» TRECHO:
========
O Palácio do Planalto..| Foto: Pedro França/Agência Senado

Nação do Terceiro Mundo, em desenvolvimento, com mania de grandeza, mas com carências histórias, com democracia frágil e altos índices de corrupção, procura a quem interessar possa para assumir o cargo de presidente.

Qualificações exigidas: não ser populista, demagogo ou corrupto, não ter a ficha suja.

Currículo mínimo: alguém que não se preocupe em ser reeleito ou não vise que cargo negociar ou buscar ao término de seu mandato. Aliás, é condição necessária e exigida. Sem a preocupação de ser reeleito, ele não precisará ter de fazer alianças espúrias ou qualquer tipo de conchavo, nem medo de perder votos.

Alguém para governar para todos, não para grupos, para administrar um só país e não dividido, que não seja refém do Congresso ou de pressões políticas ou econômicas. Alguém que enfrente as corporações e implemente reformas necessárias há muito tempo (tributária, política, administrativa etc.); que combata a corrupção e a desigualdade socioeconômica abissal. Alguém que, na reforma política, deixe claro que não serão permitidas doações públicas para partidos, nem de empresas privadas.

Alguém que respeite a Constituição e que proponha mudanças sempre dentro dos limites da lei. Um candidato que na prática consolide que a política nunca seja refúgio de ladrões, corruptos ou apaniguados do poder. Uma pessoa que acabe com a impunidade, a imunidade e o foro privilegiado. Os titulares ou quem ocupe os cargos políticos devem ter menos proteções legais.
========
» EXTRATO DE DADOS:
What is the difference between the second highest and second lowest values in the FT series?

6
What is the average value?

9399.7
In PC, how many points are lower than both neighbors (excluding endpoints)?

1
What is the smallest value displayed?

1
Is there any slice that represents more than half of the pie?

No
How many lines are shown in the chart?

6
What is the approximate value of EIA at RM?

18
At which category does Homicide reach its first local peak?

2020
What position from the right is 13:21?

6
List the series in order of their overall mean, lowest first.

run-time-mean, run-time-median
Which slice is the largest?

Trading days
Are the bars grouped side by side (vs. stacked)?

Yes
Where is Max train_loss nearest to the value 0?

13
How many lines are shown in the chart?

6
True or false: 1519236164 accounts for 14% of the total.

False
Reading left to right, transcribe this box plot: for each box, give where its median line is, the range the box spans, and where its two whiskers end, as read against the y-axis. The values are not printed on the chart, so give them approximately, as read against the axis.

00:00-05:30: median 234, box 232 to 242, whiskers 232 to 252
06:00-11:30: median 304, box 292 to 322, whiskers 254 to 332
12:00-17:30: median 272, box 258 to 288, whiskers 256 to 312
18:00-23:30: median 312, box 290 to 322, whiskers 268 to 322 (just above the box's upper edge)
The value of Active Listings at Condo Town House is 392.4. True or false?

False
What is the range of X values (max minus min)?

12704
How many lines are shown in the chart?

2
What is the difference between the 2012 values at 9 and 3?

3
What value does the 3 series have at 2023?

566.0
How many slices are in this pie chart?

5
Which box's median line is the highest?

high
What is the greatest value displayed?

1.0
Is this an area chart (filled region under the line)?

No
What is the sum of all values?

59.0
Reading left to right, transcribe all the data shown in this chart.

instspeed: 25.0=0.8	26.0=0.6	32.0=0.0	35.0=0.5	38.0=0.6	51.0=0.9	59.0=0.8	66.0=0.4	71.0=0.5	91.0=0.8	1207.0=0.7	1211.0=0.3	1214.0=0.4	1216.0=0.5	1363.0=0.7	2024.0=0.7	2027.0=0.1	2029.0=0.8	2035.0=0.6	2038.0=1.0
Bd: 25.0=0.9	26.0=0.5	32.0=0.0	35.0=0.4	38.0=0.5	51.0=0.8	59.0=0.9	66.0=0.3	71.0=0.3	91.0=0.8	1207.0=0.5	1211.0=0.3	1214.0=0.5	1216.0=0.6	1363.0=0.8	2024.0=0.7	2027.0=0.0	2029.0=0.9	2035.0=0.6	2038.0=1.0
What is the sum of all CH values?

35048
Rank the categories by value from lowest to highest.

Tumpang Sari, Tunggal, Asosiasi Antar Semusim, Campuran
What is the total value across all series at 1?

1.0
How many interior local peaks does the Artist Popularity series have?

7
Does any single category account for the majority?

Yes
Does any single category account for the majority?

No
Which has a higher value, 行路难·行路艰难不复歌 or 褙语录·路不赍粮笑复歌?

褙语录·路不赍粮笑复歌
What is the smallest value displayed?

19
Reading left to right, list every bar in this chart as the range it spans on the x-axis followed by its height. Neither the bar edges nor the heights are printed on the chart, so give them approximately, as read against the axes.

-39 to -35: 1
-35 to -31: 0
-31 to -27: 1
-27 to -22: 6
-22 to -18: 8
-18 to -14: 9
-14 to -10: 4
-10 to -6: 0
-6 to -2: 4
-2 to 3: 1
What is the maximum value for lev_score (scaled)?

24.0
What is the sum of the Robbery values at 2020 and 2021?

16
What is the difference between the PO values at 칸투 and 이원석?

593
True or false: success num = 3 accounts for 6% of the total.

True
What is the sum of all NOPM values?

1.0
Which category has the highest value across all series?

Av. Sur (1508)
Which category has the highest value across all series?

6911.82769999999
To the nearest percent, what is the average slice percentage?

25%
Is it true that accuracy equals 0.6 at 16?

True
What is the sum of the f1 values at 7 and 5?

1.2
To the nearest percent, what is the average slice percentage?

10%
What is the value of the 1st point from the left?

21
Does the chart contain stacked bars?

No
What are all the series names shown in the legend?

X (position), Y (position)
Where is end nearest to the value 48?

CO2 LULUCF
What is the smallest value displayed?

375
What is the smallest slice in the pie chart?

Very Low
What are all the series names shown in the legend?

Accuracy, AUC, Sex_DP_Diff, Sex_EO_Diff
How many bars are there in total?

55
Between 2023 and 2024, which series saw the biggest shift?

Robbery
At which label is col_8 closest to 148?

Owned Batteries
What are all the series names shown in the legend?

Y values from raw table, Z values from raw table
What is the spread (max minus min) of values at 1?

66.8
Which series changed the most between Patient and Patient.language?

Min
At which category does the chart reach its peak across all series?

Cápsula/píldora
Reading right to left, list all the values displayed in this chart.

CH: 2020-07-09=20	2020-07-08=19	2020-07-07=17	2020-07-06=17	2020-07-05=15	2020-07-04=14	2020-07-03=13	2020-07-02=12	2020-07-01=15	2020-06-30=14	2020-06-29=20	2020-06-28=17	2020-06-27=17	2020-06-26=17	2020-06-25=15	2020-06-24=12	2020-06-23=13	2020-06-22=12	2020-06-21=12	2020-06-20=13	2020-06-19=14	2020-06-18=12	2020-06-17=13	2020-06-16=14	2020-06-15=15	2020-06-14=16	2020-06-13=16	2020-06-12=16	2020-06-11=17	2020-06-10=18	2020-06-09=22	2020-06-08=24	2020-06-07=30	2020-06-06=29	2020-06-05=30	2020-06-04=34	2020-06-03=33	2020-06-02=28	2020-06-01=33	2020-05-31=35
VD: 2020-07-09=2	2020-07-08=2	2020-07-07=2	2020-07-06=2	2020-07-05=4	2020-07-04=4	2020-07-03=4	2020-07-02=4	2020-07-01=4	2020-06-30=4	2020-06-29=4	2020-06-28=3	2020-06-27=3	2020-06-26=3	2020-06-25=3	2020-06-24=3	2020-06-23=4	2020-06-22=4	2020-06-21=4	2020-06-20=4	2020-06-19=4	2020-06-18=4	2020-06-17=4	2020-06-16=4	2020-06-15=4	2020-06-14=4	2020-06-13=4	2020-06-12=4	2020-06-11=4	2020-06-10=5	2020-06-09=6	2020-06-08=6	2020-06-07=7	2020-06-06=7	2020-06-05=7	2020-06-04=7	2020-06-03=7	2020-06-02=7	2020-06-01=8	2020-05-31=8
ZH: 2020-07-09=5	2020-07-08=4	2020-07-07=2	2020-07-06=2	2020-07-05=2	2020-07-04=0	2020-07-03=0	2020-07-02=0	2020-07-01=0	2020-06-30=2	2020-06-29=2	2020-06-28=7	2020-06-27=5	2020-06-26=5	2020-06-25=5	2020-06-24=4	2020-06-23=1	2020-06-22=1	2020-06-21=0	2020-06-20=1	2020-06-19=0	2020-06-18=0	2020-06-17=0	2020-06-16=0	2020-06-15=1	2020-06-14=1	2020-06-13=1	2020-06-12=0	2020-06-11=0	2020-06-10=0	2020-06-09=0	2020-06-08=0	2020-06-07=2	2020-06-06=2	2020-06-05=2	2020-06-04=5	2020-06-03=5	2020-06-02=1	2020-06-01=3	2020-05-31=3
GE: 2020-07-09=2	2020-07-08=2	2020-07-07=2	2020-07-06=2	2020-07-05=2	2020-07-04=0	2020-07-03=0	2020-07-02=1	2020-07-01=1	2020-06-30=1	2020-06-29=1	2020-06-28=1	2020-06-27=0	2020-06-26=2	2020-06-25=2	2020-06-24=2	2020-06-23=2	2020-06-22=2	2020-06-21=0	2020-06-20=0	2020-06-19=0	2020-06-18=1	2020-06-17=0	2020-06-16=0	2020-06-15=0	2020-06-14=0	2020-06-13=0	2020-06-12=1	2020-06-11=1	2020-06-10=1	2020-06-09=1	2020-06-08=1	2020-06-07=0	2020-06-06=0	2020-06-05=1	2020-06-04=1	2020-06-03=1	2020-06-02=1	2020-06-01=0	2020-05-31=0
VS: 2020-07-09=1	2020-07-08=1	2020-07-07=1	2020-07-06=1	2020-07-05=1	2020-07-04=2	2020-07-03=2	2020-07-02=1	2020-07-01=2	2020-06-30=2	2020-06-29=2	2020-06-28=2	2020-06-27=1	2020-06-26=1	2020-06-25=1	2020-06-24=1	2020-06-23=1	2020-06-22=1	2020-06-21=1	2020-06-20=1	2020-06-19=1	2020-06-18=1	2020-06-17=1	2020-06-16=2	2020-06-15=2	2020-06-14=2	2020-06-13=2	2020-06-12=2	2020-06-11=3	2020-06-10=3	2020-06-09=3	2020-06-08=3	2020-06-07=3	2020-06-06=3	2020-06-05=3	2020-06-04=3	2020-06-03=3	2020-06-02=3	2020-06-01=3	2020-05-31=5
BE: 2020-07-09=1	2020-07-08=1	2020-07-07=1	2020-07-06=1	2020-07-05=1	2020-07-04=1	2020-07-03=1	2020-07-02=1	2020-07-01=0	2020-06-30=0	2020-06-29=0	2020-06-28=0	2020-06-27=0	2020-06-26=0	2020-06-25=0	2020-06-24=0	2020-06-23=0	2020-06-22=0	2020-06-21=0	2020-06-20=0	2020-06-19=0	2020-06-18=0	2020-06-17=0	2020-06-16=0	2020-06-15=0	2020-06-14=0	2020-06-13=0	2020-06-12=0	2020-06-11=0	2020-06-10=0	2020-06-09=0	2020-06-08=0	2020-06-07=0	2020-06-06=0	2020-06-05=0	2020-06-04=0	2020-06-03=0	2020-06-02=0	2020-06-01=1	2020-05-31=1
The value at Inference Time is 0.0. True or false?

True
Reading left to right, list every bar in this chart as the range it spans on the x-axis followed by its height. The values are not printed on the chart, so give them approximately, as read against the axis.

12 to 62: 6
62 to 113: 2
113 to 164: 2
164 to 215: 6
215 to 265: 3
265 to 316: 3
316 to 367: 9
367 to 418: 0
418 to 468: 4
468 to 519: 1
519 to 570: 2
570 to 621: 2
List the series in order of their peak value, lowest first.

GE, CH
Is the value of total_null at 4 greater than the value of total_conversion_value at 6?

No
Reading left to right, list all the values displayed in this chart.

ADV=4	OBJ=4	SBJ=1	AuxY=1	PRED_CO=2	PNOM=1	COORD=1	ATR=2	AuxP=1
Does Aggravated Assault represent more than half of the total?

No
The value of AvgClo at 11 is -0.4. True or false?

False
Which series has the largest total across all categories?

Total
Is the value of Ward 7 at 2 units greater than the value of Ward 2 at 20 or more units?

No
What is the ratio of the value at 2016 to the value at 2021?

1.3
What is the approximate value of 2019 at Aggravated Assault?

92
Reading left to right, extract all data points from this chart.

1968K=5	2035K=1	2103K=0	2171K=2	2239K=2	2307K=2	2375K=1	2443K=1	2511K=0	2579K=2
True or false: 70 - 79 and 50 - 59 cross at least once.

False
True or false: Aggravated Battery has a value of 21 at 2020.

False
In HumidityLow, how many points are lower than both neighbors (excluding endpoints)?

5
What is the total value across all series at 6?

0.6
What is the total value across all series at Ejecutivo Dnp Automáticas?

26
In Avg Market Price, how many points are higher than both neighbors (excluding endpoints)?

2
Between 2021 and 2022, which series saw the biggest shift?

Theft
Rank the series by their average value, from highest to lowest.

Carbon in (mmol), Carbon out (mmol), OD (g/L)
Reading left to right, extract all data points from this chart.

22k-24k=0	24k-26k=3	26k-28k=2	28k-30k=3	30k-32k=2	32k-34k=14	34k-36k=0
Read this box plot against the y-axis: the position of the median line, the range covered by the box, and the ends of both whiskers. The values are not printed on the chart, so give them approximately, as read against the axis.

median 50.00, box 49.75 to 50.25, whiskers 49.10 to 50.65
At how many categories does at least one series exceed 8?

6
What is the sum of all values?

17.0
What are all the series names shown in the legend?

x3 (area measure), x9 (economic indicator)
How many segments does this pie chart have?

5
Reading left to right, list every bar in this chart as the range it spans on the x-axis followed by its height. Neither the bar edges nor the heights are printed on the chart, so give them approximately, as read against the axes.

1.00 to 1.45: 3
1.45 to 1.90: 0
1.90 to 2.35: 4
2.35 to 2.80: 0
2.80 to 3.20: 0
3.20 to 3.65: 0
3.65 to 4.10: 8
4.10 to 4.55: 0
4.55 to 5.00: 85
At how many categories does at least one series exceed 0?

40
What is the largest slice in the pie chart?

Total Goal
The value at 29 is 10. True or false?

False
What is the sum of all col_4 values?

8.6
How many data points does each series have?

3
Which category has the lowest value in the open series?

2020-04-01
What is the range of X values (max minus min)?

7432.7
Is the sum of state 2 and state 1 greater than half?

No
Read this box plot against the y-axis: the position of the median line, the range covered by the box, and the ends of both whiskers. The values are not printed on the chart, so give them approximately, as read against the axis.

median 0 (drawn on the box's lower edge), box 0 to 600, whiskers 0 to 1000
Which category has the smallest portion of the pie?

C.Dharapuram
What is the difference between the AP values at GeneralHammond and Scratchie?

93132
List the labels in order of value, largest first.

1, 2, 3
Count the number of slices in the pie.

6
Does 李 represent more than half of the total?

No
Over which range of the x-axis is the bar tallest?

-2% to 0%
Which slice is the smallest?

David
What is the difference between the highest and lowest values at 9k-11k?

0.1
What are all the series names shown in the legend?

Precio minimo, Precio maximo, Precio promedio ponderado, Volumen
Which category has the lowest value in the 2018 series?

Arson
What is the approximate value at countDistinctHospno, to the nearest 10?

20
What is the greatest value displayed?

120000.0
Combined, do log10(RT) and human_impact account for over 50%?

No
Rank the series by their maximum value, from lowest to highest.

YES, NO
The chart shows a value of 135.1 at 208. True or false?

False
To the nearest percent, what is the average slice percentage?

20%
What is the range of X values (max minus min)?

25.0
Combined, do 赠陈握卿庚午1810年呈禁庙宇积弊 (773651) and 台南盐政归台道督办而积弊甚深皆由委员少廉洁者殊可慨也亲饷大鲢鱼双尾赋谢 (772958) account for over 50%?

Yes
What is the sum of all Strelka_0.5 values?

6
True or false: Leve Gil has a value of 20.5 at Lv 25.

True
========
» TAREFA ATRIBUÍDA 1:
Diga se cada afirmação concorda com o trecho sobre o cargo de presidente, respondendo sim ou não e citando as palavras do trecho que decidem a questão.
(a) O candidato não pode ter a ficha suja.
(b) Empresas privadas poderão fazer doações para partidos.
(c) Quem ocupa cargos políticos deve ter mais proteções legais.
» TAREFA ATRIBUÍDA 2: Traduza para o inglês esta frase do trecho sobre o cargo de presidente: "Alguém que respeite a Constituição e que proponha mudanças sempre dentro dos limites da lei."
» TAREFA ATRIBUÍDA 3:
Responda com base no trecho sobre o cargo de presidente:
(a) Quais reformas aparecem entre parênteses?
(b) Com quais três coisas a pessoa deve acabar?
(c) A quem é creditada a foto do Palácio do Planalto?

» RESPOSTA ESCRITA 1:
(a) Sim: "não ter a ficha suja."
(b) Não: "não serão permitidas doações públicas para partidos, nem de empresas privadas."
(c) Não: "Os titulares ou quem ocupe os cargos políticos devem ter menos proteções legais."

» RESPOSTA ESCRITA 2: Someone who respects the Constitution and who always proposes changes within the limits of the law.

» RESPOSTA ESCRITA 3:
(a) Tributária, política e administrativa.
(b) Com a impunidade, a imunidade e o foro privilegiado.
(c) A Pedro França/Agência Senado.